Embarrassed, Mom yelled, “Wait till your father gets home!”

Yeah, right, I thought. If she only knew.

As my skin color and body temperature returned to normal, I felt ashamed, and I mentally flogged myself for being such a disappointment to my mom. At that moment it was unfathomable to me that I would one day not only regularly write for
Playboy,
but actually
read
the magazine as well.

In that faraway nebula of Tarzana, my days were spent at William Howard Taft High School in Woodland Hills, where I persisted in my B academic world with no career objective on the horizon, although I was occasionally tickled by a creative writing, photography, or art class. I spent an exorbitant amount of effort trying to fly below the radar, trying to fit in, trying to hide the fact that my dad was a television star on a popular series on a major network. This was back in the day when a hit show pulled in 30 million viewers a week.

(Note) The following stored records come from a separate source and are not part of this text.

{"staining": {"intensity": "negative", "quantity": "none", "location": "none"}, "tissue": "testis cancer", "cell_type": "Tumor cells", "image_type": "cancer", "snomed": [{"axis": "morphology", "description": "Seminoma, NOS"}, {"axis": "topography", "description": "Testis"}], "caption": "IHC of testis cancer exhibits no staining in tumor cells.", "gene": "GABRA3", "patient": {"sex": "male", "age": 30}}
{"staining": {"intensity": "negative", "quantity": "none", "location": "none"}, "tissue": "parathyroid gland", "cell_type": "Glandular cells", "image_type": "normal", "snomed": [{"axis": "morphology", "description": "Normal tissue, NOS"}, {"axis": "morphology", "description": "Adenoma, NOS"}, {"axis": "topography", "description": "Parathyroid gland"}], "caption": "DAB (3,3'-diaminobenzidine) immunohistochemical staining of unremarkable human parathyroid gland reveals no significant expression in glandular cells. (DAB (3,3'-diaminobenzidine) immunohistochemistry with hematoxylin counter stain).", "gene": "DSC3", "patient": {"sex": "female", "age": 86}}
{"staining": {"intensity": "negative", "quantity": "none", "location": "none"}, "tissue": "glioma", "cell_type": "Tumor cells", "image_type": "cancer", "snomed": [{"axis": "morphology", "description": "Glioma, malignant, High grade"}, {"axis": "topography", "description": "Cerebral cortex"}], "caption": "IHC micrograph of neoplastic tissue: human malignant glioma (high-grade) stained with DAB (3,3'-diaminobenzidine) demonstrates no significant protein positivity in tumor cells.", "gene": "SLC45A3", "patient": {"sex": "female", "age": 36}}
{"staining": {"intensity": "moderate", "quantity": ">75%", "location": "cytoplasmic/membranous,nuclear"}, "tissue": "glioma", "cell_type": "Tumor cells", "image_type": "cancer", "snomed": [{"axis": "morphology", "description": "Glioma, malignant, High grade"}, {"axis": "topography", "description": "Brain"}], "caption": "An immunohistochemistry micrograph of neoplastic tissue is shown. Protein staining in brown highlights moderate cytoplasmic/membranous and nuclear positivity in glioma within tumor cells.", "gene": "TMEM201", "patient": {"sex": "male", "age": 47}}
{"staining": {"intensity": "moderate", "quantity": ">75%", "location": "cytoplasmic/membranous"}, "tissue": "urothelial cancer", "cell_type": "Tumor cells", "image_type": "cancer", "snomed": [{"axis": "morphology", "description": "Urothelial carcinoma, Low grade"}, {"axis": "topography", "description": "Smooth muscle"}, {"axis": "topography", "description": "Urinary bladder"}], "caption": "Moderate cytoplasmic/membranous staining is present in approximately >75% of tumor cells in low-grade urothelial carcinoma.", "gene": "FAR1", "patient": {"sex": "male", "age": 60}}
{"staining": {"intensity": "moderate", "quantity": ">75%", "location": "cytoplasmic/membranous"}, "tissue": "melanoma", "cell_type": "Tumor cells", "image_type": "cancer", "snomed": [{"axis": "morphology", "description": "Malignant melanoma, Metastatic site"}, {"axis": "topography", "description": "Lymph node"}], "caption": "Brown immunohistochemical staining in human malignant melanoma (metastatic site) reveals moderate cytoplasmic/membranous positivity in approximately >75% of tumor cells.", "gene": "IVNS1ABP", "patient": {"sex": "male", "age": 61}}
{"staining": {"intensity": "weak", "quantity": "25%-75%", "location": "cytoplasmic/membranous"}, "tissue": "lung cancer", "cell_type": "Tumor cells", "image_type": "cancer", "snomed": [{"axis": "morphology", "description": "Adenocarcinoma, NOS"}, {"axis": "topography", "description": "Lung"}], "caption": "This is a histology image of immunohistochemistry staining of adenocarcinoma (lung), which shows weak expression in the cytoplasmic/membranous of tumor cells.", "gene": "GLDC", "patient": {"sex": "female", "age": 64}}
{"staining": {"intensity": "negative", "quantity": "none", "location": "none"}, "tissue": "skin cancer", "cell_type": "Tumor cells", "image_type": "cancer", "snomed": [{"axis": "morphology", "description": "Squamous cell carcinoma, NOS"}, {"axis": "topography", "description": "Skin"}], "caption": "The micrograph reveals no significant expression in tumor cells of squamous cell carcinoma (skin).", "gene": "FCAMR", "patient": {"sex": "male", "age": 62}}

It was okay if kids disliked me because I was a jerk, but not because they thought my dad’s TV show sucked, or he sucked as an actor, or that World War II sucked, or that Germans are a sweet, fun-loving group of people who just enjoy invading other countries. I always wondered if the son of someone like the heart surgeon Michael DeBakey would ever get knocked for the association. “Man, your dad’s transplants suck!” But
when you’re performing in the arts or sports, you’re wide open to the critics, the fans, the crazies, the people who are infatuated with you or resent you simply because they aren’t in the spotlight. And they should be, dammit!